A Turkish Red Crescent official told reporters about 600 Syrians had crossed the border on Thursday morning.

"They (refugees) are running in panic. They have seen what happened to their villages," said one refugee, a farmer from the Jisr al-Shugour area who gave his name as Maan.

He was referring to a scorched earth military campaign in the arable hill region southwest of Aleppo, during which rights groups say Syrian security forces have killed more than 130 civilians and arrested 2,000. Some 1,300 civilians have been killed across Syria since mid-March, they added.

Protests grow near Turkish border



Protests have grown in northern areas bordering Turkey following military assaults on towns and villages in the Jisr al-Shughour region of Idlib province to the west of Aleppo that had sent more than 10,000 fleeing to Turkey.

On the 100th day of an uprising that has posed the gravest challenge to Assad's rule, soldiers and secret police backed by armored vehicles set up road blocks on Wednesday along the main road from Aleppo to Turkey, a major route for container traffic from Europe to the Middle East.

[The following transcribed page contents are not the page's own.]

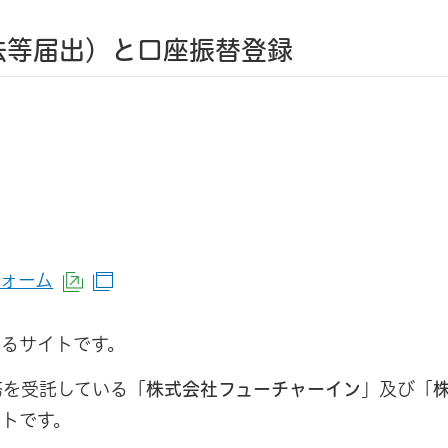
法等届出）と口座振替登録
フォーム
（外部サイトへリンク）
（別ウインドウで開きます）
るサイトです。
務を受託している「
株式会社フューチャーイン
」及び「
トです。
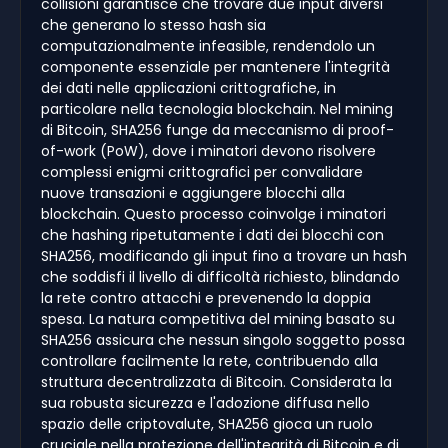
collisioni garantisce che trovare due input diversi
che generano lo stesso hash sia
computazionalmente infeasible, rendendolo un
componente essenziale per mantenere l'integrità
dei dati nelle applicazioni crittografiche, in
particolare nella tecnologia blockchain. Nel mining
di Bitcoin, SHA256 funge da meccanismo di proof-
of-work (PoW), dove i minatori devono risolvere
complessi enigmi crittografici per convalidare
nuove transazioni e aggiungere blocchi alla
blockchain. Questo processo coinvolge i minatori
che hashing ripetutamente i dati dei blocchi con
SHA256, modificando gli input fino a trovare un hash
che soddisfi il livello di difficoltà richiesto, blindando
la rete contro attacchi e prevenendo la doppia
spesa. La natura competitiva del mining basato su
SHA256 assicura che nessun singolo soggetto possa
controllare facilmente la rete, contribuendo alla
struttura decentralizzata di Bitcoin. Considerata la
sua robusta sicurezza e l'adozione diffusa nello
spazio delle criptovalute, SHA256 gioca un ruolo
cruciale nella protezione dell'integrità di Bitcoin e di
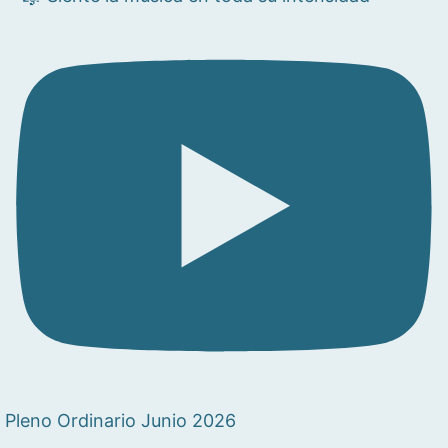
Pleno Ordinario Junio 2026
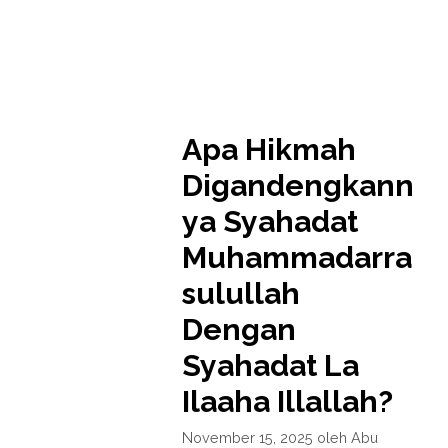
Apa Hikmah
Digandengkann
ya Syahadat
Muhammadarra
sulullah
Dengan
Syahadat La
Ilaaha Illallah?
November 15, 2025
oleh
Abu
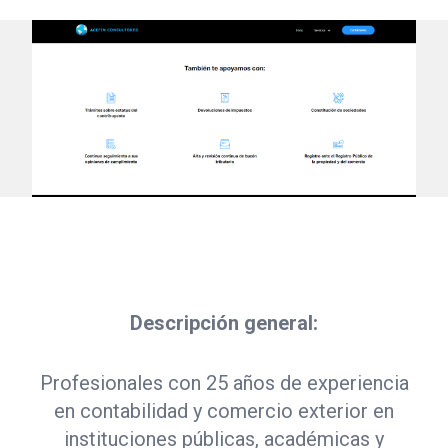
Previous
Next
Descripción general:
Profesionales con 25 años de experiencia
en contabilidad y comercio exterior en
instituciones públicas, académicas y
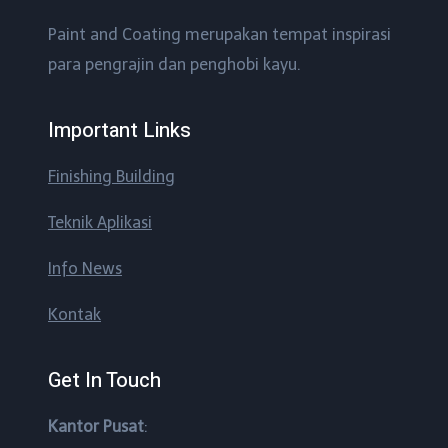
Paint and Coating merupakan tempat inspirasi
para pengrajin dan penghobi kayu.
Important Links
Finishing Building
Teknik Aplikasi
Info News
Kontak
Get In Touch
Kantor Pusat
:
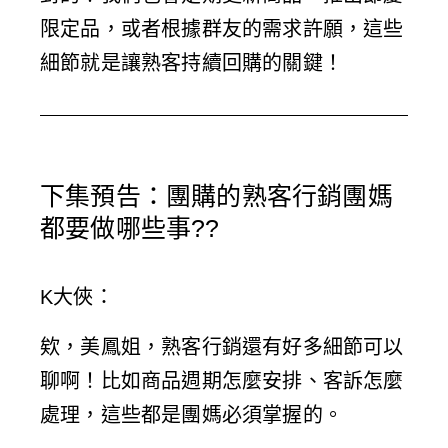
限定品，或者根據群友的需求許願，這些
細節就是讓熟客持續回購的關鍵！
下集預告：團購的熟客行銷團媽
都要做哪些事??
K大俠
：
欸，美鳳姐，熟客行銷還有好多細節可以
聊啊！比如商品週期怎麼安排、客訴怎麼
處理，這些都是團媽必須掌握的。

They arrested tens of people in the Heitan area north of Aleppo, residents said.

Central neighborhoods of Aleppo, a largely Sunni city with a significant minority population, have been mostly free of protests, in part due to a heavy security presence and a continuing alliance between Sunni business families and Syria's ruling Alawite hierarchy.

The United Nations High Commissioner for Refugees said that since June 7, some 500-1,500 people had fled daily across Syria's 840-km (520-mile) border with Turkey.

Ban Ki-moon casts doubts on Assad's credibility

Turkey had warned Assad against repeating mass killings in cities witnessed during the rule of his father in the 1980s. A senior Turkish official said on Sunday that Assad had less than a week to start implementing long-promised political reforms before foreign intervention began, without elaborating.

Syria's Foreign Minister Walid al-Moualem on Wednesday played down any possibility of international intervention against his country. He asked Turkey to reconsider its response to a speech this week by Assad in which Turkish President Abdullah Gul said Assad's promises of reforms were not enough.

In his third speech since the start of the uprising, Assad promised reforms but these were seen by opponents and world leaders as too little, too late and too vague.

Assad issued an amnesty the next day, which human rights lawyers said covered mainly drug dealers, tax evaders and thieves across Syria.

U.N. chief Ban Ki-moon said Assad was running low on credibility, after his pledges for reform and engaging in dialogue with pro-democracy protesters had yet to bear fruit.